During a press conference at district headquarters in south Sacramento, Banda also said that he will put special emphasis on equality for minority and disadvantaged students – what he called “race and equity.” Minority students constitute about 80 percent of the district’s population, while nearly 70 percent of Sacramento City Unified students qualify for free or reduced-price meals based on low household income.
Banda, 57, arrives after having served for two years as superintendent of Seattle Public Schools. He spent the remainder of his career in California, including a four-year stint as head of the Anaheim City School District.
Board members voted 6-1 Thursday night to select Banda for the job. His three-year contract starts Aug. 1 and will provide him $290,000 yearly in total compensation.
Sacramento City Unified is the only district in the region that remains on the state’s fiscal warning list, which officials attribute to a continued loss of students in future years. Enrollment in the K-12 district has fallen from about 53,000 in 2001-02 to 43,000 this year, numbers that exclude independent charter school enrollment, according to state and district data.
Banda noted that the decline that brought about last summer’s elementary school closures has not yet ended. “We don’t want to see the Sacramento school district continually decline and go below the 40,000 student mark,” he said.
In one case, Fruit Ridge Elementary School lost 400 students to a new Spanish immersion charter school two years before it closed in 2013.
To counteract steep competition from private schools and independent charters, Banda said, the Sacramento district has to be a better student draw.
“We’re going to have to make sure we’re very competitive with those around us,” he said. “We have charters that are taking kids. We have private schools that are taking our kids. Part of the approach for us will be (to ask), what are we doing now to maintain students we have now? What can we do to draw our kids back?”
Banda said that equality needs to be part of every budget and operational decision and that he will designate someone to ensure that occurs “so that when we’re making decisions about budget and staffing and programs, we’re mindful about impact.
“It becomes part of everything we do moving forward.”
Banda said he favors more frequent testing of students to guide instructional decision-making and views it as superior to “waiting until the end of the year” for more broad-brush state-mandated tests results.
“If we’re really going to monitor student progress … we need to actually be doing a lot more of the assessment piece,” he said. “ ... Do we need to reset? Are we really being strategic with ... our funding to get the results we need on behalf of children?”
Banda said also that the district “needs to make sure every school site is a hub for the community … that every school site has a welcoming environment for parents and the community,” continuing an outreach theme that he pursued in Seattle.

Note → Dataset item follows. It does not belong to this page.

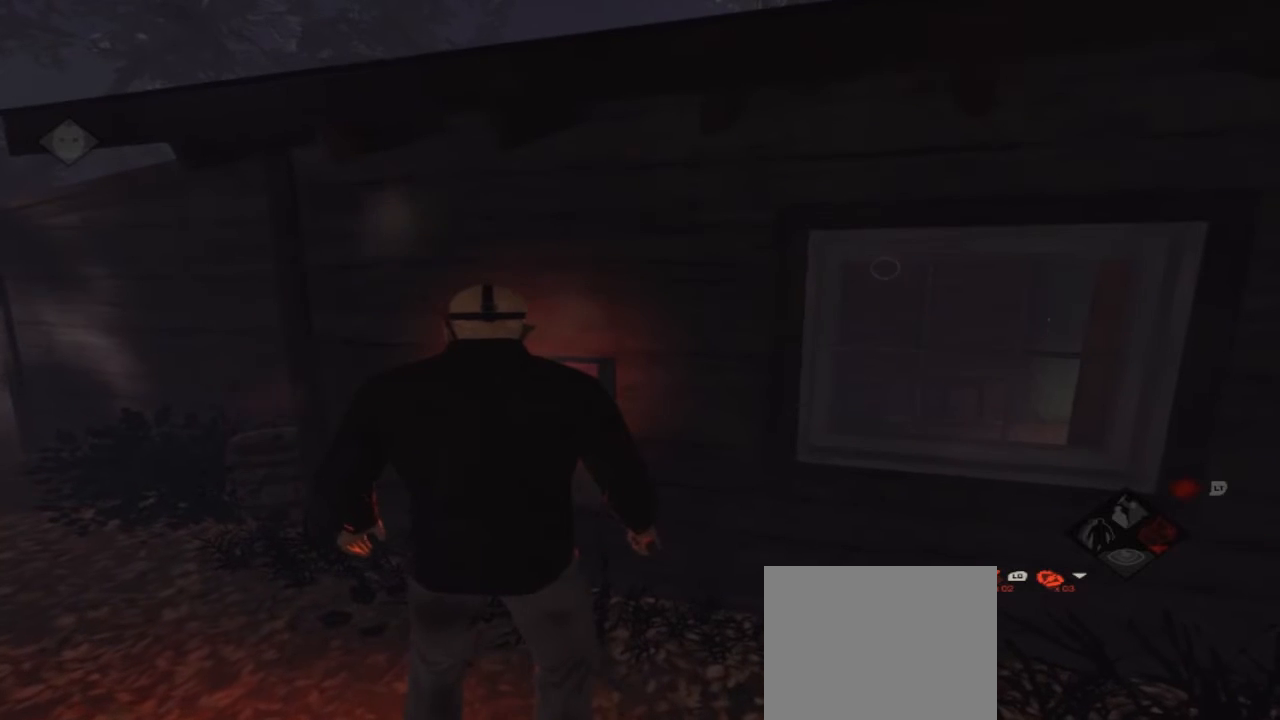
{"buttons": [], "left_stick": "center", "right_stick": "center", "events": [[200, "DPAD_DOWN", "down"], [400, "DPAD_DOWN", "up"]]}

“Part of my 100-day entry plan will be get out into the community, hold regional meetings, talk about where we’re going and what we’re doing and give (parents) a chance to ask what concerns them the most about the education of their children.”

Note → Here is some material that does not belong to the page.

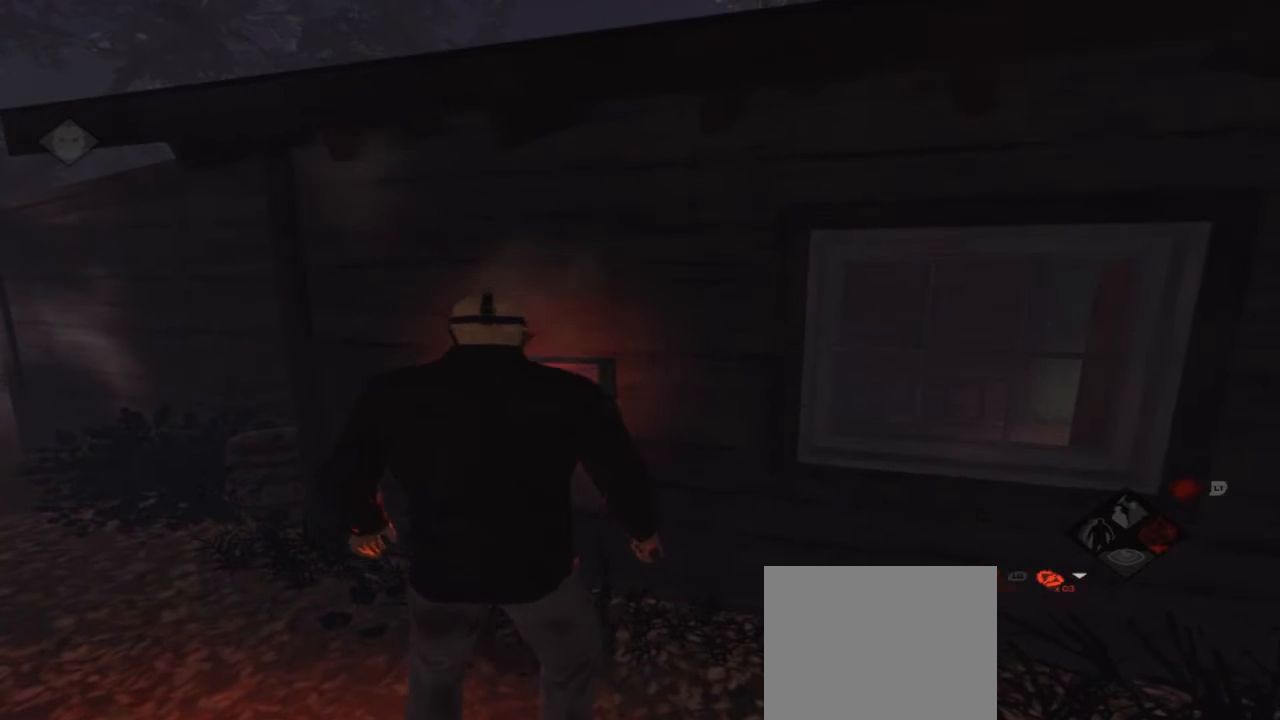
{"buttons": [], "left_stick": "center", "right_stick": "center", "events": []}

Only trustee Jay Hansen voted against Banda’s appointment. Hansen said Friday his first choice for the post was Sara Noguchi, who served as interim superintendent after Jonathan Raymond left in December. Hansen said she displayed commitment to the district and had done a “fantastic job.”
“I know that José will be a fine superintendent,” Hansen said. “He’s certainly qualified and there’s no doubt he’s got what it takes. I was looking for dynamism that I really thought (Noguchi) had.”
Raymond had a fractured relationship with the Sacramento City Teachers Association. The union resisted his “Priority Schools” plan that allowed principals to replace teachers at struggling campuses without regard for tenure, and it opposed his attempt to use test scores in teacher evaluations. Banda said he intends to sit down soon with SCTA.
“Meeting with our union partners is going to be very key, to sit down with them,” he said. “They are part of the 100-day plan.”